Created in 1996 from a meeting between Yann Le Moal, an enthusiastic pastry chef and Denis Pinault, a young businessman, Traiteur de Paris produces cocktail items (canapés, petits fours), prepared accompaniments and high quality pastries and desserts, intended for catering professionals. There are 25 salaried pastry cooks and a team of nine people in the innovation department in Rennes run by pastry chef Yann Le Moal, who prepares recipes every day inspired by craft methods. The group’s 450 employees are split between its two production sites, one at La-Guerche-de-Bretagne (Bretagne) and another at Fécamp (Normandie), and the headquarters in Rennes that house R&D, the support functions and management. The group achieved €45M turnover in 2018 and is targeting €50M in 2019. The ambition is €80M turnover within five years.
Twice as much production capacity
In response to the strong growth recorded in recent years, the Traiteur de Paris has invested €11M in its La-Guerche-de-Bretagne workshops. The 7,800 square metre extension was inaugurated on 26 September 2019. A new cyrogenic freezing tunnel (with nitrogen) has been installed there. This can freeze the product and lower its temperature to -18°C in just a few minutes. The new site also has a new cold plant running on CO2. The goal is to double production from 250,000 items to 500,000 items per day. Traiteur de Paris already offers 350 different recipes and will thus be able to continue to expand its ranges. The workshop also prepares products for other brands (Picard, Lidl, Metro) which account for just under half of the group’s total production. Although Traiteur de Paris does not offer vegan or organic ranges for the moment, the company makes a point of offering quality products, free of GMO and artificial flavourings and made with French flour and free-range eggs. In 2020, the pastry chef will launch a gluten-free molten chocolate cake.
The 150-employee Bretagne production site is planning to create new jobs to support this growth: forty in 2020 and a further forty in the next three years.

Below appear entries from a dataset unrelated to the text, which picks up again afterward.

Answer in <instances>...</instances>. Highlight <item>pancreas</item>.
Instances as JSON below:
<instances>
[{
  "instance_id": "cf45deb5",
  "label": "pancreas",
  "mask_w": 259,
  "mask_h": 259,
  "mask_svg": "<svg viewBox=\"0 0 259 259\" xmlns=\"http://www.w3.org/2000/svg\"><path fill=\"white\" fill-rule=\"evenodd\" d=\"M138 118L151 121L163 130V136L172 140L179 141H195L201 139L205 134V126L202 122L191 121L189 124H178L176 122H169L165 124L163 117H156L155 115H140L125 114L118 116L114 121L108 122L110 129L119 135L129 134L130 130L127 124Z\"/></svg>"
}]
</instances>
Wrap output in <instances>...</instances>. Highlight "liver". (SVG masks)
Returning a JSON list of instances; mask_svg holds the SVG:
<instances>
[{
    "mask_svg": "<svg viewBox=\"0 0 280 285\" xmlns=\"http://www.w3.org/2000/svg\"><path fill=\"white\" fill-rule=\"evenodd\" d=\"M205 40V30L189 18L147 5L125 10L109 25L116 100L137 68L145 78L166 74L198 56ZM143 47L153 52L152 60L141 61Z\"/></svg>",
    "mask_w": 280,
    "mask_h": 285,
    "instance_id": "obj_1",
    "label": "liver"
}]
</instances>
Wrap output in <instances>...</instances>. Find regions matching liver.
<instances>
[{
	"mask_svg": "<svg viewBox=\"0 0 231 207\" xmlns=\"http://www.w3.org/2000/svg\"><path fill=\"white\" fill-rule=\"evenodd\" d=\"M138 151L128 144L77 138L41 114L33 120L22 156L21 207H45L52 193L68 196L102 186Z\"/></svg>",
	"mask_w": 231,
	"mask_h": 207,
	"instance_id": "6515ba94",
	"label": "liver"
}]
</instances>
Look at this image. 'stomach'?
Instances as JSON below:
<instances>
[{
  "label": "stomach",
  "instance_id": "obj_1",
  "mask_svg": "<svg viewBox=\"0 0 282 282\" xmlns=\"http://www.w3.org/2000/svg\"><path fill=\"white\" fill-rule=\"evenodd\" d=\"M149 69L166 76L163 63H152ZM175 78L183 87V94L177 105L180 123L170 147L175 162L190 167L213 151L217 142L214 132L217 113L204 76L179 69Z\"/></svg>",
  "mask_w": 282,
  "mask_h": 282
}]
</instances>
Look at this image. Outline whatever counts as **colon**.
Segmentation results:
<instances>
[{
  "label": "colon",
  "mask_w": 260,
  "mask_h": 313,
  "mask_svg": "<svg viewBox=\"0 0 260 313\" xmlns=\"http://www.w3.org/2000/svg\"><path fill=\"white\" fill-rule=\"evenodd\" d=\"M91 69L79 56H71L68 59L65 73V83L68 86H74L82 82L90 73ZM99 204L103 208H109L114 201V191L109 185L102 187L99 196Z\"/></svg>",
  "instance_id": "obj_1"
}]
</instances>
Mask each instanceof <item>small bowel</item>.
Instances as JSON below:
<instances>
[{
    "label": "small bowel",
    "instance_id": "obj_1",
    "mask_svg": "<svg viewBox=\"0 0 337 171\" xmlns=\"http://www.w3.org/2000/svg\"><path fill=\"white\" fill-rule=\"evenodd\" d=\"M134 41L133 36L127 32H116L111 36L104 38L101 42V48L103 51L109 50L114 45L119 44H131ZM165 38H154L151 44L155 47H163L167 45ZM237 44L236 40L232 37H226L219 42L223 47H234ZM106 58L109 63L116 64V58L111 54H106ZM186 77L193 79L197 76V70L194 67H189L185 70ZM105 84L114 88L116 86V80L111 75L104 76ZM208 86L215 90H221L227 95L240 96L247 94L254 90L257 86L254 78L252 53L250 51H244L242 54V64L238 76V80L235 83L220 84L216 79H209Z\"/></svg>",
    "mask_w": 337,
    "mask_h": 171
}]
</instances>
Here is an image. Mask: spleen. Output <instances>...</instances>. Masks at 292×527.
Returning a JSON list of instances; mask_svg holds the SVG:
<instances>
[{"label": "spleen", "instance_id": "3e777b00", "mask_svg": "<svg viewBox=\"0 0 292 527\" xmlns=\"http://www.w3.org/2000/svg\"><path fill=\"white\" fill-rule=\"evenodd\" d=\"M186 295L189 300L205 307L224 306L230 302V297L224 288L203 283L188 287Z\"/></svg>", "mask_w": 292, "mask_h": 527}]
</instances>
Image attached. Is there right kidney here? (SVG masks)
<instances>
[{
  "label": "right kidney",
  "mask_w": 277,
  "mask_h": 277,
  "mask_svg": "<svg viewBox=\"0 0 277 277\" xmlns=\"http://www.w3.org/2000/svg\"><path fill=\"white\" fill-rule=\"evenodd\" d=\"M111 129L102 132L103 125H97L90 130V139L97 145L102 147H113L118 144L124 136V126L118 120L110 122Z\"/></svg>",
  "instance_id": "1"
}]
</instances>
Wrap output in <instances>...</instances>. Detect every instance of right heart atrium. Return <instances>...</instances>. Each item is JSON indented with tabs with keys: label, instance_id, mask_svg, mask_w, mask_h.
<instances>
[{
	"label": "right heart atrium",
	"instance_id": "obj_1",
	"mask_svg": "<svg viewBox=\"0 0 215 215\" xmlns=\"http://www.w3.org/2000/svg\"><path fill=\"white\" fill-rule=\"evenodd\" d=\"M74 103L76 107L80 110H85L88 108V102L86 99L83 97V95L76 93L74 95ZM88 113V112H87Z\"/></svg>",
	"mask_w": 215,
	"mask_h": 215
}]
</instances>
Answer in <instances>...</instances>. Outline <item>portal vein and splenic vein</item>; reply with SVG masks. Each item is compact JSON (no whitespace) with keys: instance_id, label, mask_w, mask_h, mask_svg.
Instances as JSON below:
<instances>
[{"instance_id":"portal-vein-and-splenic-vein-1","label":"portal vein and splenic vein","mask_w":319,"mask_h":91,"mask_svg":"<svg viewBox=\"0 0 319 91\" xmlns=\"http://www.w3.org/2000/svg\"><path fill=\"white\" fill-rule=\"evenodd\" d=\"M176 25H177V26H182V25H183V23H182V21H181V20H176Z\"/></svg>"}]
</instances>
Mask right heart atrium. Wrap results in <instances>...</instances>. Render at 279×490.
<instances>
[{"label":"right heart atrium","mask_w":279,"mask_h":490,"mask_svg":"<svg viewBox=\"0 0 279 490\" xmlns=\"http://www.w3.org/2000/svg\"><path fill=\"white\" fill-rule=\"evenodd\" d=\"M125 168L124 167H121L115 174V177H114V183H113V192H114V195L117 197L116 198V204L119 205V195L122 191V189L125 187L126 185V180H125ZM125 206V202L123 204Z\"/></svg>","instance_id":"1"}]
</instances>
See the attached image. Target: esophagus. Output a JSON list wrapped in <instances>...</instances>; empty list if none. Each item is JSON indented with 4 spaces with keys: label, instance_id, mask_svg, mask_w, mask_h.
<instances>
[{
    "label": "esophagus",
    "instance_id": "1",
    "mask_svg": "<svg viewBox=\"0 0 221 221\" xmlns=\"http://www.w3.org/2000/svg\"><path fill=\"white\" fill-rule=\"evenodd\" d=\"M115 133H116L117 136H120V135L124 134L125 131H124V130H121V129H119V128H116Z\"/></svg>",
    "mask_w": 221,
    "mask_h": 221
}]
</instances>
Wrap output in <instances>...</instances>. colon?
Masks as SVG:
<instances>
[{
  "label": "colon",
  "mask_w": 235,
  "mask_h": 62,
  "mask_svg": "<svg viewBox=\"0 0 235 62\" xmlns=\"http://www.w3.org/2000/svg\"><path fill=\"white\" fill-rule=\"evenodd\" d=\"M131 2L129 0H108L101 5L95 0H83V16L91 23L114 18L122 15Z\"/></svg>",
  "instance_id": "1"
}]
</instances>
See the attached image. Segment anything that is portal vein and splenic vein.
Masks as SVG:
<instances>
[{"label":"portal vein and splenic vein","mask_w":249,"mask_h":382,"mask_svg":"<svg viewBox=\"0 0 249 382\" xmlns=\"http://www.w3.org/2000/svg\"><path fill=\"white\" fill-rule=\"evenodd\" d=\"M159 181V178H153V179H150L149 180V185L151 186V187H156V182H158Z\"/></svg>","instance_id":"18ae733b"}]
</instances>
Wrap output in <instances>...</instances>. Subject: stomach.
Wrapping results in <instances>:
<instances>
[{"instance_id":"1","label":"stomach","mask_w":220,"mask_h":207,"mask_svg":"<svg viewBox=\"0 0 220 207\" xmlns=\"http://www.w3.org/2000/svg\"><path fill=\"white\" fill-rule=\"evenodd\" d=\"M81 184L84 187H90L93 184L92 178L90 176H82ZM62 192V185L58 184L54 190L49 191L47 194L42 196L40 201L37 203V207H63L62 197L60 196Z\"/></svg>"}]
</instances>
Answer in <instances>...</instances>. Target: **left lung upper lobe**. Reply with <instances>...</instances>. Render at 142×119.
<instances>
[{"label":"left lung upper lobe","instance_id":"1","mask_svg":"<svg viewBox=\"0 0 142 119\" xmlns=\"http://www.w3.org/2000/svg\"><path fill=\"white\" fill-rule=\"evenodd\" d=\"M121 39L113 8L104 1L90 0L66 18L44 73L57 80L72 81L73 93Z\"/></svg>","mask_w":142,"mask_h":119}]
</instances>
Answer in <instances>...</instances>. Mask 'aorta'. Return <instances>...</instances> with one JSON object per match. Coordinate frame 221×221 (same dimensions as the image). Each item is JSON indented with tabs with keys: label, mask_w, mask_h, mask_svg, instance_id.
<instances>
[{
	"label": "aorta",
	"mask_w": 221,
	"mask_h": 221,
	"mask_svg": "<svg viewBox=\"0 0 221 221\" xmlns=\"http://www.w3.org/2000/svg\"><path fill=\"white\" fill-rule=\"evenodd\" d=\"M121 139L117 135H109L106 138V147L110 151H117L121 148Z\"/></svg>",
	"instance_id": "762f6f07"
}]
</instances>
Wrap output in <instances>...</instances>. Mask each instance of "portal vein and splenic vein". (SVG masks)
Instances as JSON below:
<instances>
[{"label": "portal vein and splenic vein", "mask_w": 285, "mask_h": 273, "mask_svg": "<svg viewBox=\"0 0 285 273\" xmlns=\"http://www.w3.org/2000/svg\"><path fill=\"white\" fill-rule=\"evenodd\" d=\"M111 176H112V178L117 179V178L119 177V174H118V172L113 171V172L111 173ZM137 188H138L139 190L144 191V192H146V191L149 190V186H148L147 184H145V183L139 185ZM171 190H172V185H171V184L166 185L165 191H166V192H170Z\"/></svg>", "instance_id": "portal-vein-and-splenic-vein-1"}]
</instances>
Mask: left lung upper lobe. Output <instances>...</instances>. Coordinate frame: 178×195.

Thanks to the freezing technique, which preserves the excellence of its products, the company exports its know-how and products to more than sixty countries on all continents. Exports account for 50% of the group’s business and grew by 20% in 2018. Traiteur de Paris has forged strong partnerships with many chefs around the world and has woven a network of more than 600 partner distributors (France and internationally) which sell its products to food-service professionals: luxury hotel chains (Accor, Sheraton, Hilton), airlines (Air France, American Airlines, Lufthansa), restaurants and coffee shops.